All this change comes at a time when the oil-rich Saudis are facing many other challenges, both foreign and domestic. On the foreign front, the Saudis’ overarching worry is their Iranian rival. Tehran, after all, was America’s closest partner in the region before the 1979 Iranian revolution. Saudis now worry that the nuclear agreement with Iran, driven mainly by the U.S., will lead to improved Iran-U.S. relations and move Riyadh into the background — a fear President Obama presumably sought to allay last week when he met with King Salman. And of course, the Saudis also worry about the Islamic State, knowing that it prizes the Mecca holy site inside the kingdom.

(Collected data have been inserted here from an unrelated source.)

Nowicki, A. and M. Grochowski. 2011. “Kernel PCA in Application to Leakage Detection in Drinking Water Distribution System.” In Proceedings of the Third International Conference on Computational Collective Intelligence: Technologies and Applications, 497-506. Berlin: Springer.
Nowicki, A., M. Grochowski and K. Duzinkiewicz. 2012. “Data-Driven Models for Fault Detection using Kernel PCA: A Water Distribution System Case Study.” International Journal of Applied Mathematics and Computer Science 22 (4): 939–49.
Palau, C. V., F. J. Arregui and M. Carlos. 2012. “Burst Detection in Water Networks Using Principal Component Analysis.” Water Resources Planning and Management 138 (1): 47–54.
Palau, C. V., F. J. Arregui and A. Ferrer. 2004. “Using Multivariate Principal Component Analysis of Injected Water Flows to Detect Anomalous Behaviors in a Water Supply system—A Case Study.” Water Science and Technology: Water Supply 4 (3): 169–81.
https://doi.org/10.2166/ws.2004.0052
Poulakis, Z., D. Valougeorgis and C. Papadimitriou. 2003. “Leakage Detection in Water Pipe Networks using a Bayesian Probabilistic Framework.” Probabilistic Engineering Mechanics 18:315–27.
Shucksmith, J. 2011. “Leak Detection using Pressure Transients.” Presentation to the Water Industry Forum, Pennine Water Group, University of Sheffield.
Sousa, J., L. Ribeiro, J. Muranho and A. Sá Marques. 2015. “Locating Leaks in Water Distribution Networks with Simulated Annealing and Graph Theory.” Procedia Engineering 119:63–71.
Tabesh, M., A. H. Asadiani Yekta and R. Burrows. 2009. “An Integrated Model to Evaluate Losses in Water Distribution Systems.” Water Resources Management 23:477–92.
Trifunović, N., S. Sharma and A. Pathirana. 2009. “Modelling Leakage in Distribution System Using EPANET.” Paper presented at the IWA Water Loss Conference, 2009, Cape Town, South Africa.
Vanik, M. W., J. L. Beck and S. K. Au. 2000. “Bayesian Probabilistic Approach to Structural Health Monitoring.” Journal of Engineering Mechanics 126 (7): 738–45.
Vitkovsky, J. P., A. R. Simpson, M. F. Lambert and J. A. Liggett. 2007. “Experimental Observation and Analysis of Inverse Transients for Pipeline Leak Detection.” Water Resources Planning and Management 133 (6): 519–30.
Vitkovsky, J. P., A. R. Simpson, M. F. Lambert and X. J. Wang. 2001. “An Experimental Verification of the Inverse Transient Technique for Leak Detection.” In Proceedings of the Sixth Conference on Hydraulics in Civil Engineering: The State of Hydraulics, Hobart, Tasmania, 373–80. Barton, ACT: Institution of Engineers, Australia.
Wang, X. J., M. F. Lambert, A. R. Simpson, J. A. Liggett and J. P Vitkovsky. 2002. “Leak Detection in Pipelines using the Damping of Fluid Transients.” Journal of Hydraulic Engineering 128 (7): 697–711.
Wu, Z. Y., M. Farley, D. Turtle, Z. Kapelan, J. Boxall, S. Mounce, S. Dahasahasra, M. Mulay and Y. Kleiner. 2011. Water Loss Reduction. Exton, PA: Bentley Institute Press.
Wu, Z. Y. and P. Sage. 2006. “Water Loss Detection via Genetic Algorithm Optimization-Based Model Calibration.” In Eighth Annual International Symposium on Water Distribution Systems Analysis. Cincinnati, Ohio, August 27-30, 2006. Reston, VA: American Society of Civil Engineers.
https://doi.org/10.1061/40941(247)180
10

Indeed, not even the country’s vast oil wealth is a guarantor of stability, as it cannot insulate them forever from an economic crunch. Even as oil prices sit at a historic low (around $40 a barrel), Saudis cannot turn as confidently to their classic tool — bottlenecking supply — to hike up prices. There are many reasons: Iran wants to start selling as much oil as possible once sanctions are lifted; Iraq is trying to grab more of the market; Venezuela is hurting economically and wants to sell-sell-sell; and U.S. shale production has added a new variable to the equation. This is all to say that these new leaders will likely face stiffer challenges than their elders in maintaining the country’s traditional lifestyle and global (oil-dependent) clout.
These new leaders have some cushion in huge hard currency reserves (about $700 billion) and low debt (less then 2 percent of gross domestic product), although they are drawing it down at a rate that — if low oil prices persist — could leave this particular well dry in a few years. The unavoidable truth is that the kingdom sits at a historic juncture, and in the hands of a new, untested team. It’s a fascinating drama to observe, but it is happening in a region that is already in drama overload.